Reforms are needed to overcome an $11 billion funding shortfall at the state’s largest public pension plan, but any legislative fixes could face tough slogging this session, one legislator warned Thursday.

“This will be a hard thing to sell, but if we don’t do it, it will be disaster. It won’t be easy to get done,” said Republican Sen. Jack Taylor of Steamboat Springs.

Taylor was responding to proposed reforms that Meredith Williams, executive director of the Colorado Public Employees Retirement Association, outlined before the Joint House and Senate Finance Committee on Thursday.

PERA’s board seeks legislation to create a two-tiered pension plan that would use contributions from future hires to shore up benefits due current members. PERA oversees just under $35 billion in assets on behalf of more than 360,000 members.

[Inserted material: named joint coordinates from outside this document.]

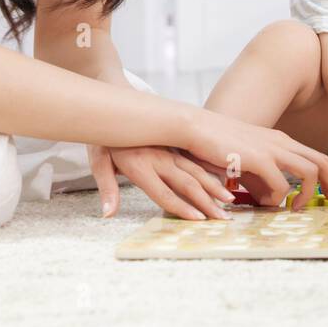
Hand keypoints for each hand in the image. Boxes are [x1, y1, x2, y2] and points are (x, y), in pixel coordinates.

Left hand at [88, 144, 235, 220]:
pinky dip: (211, 172)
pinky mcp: (174, 146)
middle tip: (224, 218)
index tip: (198, 220)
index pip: (163, 193)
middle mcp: (159, 158)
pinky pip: (196, 161)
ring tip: (229, 200)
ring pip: (196, 170)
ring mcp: (169, 151)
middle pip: (187, 183)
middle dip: (207, 202)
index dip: (181, 207)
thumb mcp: (98, 161)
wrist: (113, 106)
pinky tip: (224, 179)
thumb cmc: (105, 138)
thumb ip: (107, 189)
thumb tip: (107, 214)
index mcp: (140, 165)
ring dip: (214, 186)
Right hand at [180, 110, 327, 209]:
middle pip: (322, 162)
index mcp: (280, 141)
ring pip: (309, 172)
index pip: (317, 158)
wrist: (194, 128)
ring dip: (307, 194)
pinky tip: (265, 202)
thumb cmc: (216, 146)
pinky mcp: (258, 158)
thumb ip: (262, 180)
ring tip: (297, 208)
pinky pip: (280, 184)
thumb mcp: (246, 164)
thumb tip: (272, 200)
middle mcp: (281, 142)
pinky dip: (278, 197)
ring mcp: (271, 149)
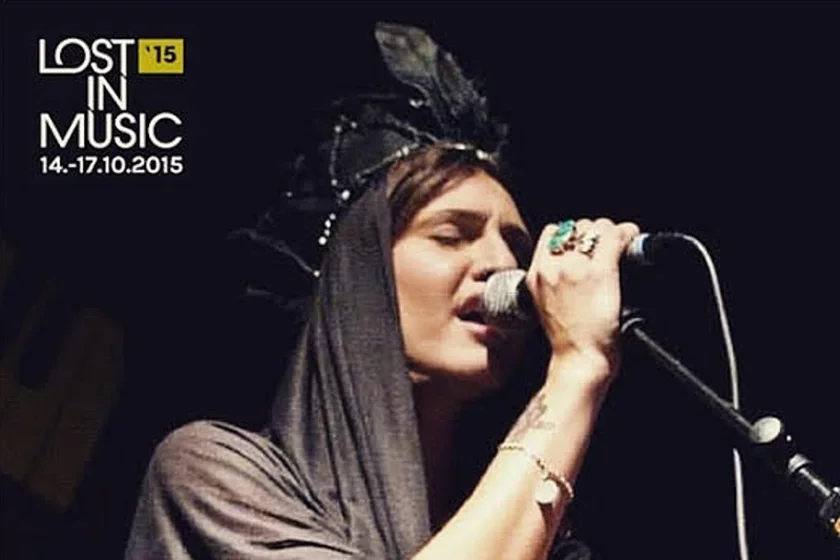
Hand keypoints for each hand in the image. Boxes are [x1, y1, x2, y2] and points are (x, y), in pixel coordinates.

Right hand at [526, 218, 639, 384]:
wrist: (578, 362)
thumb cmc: (567, 342)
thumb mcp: (545, 306)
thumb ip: (552, 282)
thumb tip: (570, 269)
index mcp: (536, 275)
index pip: (552, 232)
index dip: (571, 234)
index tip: (585, 244)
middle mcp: (553, 267)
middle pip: (575, 226)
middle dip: (593, 232)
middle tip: (607, 244)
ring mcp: (577, 268)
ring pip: (596, 227)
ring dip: (610, 231)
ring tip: (621, 241)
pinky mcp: (601, 273)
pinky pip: (614, 238)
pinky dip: (627, 233)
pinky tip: (632, 236)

Future hires, primarily state and school-district employees, would receive benefits at about four-fifths the level of current PERA members and make only a slightly smaller contribution of their paychecks, 7 percent instead of 8 percent.

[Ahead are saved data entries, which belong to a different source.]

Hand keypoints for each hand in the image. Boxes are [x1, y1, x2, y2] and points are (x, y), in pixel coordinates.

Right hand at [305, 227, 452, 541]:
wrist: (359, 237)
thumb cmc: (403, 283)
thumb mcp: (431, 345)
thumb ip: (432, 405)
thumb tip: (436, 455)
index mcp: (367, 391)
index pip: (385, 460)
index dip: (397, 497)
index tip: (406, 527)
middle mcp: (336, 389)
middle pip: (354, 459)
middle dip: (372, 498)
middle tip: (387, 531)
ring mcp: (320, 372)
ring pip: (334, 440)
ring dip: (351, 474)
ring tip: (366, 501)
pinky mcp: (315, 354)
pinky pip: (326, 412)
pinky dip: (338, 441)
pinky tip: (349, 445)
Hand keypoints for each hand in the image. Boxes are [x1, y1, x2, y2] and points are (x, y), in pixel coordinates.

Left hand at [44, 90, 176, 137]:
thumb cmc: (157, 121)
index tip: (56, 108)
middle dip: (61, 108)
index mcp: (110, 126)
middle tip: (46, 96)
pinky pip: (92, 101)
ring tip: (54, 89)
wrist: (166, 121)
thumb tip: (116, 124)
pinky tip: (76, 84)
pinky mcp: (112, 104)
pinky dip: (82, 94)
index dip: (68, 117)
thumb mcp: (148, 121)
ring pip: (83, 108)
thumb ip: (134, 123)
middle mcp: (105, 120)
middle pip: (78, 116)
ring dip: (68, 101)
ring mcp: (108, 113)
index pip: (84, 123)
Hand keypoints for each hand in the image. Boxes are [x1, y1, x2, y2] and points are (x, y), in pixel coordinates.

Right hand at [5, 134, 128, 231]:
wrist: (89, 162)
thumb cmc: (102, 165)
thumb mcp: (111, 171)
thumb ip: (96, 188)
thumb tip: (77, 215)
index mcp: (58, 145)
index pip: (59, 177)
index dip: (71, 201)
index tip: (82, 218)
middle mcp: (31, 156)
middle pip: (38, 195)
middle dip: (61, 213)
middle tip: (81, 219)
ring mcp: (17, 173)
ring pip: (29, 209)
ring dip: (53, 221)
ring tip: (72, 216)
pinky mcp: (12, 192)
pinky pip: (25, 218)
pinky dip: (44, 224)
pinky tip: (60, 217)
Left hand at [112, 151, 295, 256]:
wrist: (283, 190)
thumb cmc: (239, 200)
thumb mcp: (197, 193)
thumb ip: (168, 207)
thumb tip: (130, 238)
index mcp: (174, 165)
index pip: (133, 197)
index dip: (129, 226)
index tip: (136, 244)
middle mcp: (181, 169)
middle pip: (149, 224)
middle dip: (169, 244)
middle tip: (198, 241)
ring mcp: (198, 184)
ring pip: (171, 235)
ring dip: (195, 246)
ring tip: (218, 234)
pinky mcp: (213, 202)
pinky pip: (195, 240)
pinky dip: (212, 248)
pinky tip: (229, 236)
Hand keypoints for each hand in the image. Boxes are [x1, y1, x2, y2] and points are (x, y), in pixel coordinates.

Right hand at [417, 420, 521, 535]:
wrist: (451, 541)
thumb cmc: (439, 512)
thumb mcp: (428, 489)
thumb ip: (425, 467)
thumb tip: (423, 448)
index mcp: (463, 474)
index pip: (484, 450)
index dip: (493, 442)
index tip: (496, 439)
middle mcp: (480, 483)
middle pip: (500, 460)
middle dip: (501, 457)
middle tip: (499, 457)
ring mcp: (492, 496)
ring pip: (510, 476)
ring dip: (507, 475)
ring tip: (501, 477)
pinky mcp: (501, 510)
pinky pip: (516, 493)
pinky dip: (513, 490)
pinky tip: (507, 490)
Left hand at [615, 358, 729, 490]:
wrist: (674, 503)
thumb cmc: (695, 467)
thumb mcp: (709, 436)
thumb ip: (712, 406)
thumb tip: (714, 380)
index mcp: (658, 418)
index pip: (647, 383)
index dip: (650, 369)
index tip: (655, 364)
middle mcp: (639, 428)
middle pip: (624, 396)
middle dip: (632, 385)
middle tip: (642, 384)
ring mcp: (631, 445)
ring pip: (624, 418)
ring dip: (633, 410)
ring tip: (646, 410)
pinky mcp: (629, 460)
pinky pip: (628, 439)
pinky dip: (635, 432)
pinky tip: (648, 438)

“I don’t feel good in my role of saying to new people that your benefit won’t be as good,” Wil liams testified. “It will still continue to be an incredibly attractive retirement benefit.”

Another reform would adjust future contributions from employees and employers, as well as benefits, whenever the plan dropped below 90 percent funding to prevent a shortfall from taking root in the new tier.

PERA faces a competing bill from House Minority Leader Joe Stengel of Littleton. His bill would shift future employees to a defined-contribution plan, give the state treasurer greater oversight over PERA affairs and restructure PERA’s board of trustees.

Stengel said he opposes the creation of a two-tier system.

“They are trying to put rouge on a pig,” Stengel said. “That is not fair to new hires. It is a Ponzi scheme.”